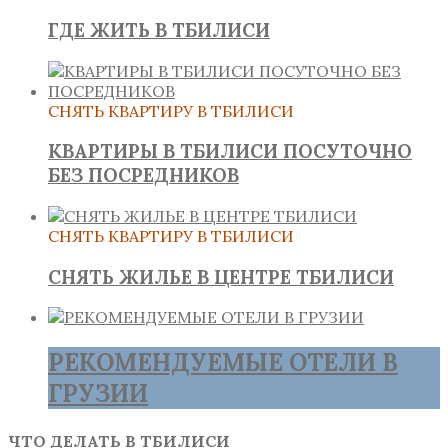
ГДЕ ЖИТЬ В ТБИЛИСИ
СНЯТЬ КВАРТИРУ В ТБИЛИСИ
КВАРТИРЫ В ТБИЛИСИ ПОСУТОЧНО
БЕЗ ПОСРЕДНИКОВ
СНЯТЬ КВАРТИРУ В ТБИЛИСИ
СНЯТЬ ЖИЛЬЕ В ЦЕНТРЕ ТБИЛИСИ
РЕКОМЕНДУЕМЫЕ ОТЕЛИ В
ГРУЗИИ
ЧТО ДЕЛАТЬ В ТБИЛИСИ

• • •

DIRECTIVE: Transcribe each entry precisely as given, leaving the pictures out.

FINISHED TASK:
ГДЕ ЖИТЬ В ТБИЛИСИ
СНЯТЬ КВАРТИРУ В ТБИЛИСИ
КВАРТИРЫ В ТБИЛИСИ ПОСУТОЧНО
БЕЗ ПОСРЕДНИКОВ
СНЯТЬ КВАРТИРУ В ТБИЛИСИ
СНЯТЬ ЖИЛЬЕ В ЦЕНТРЕ ТБИЛИСИ
РЕКОМЕНДУЕМЫЕ ОТЕЛИ В
ГРУЗИИ
ЧТО ДЕЛАТЬ В ТБИЛИСИ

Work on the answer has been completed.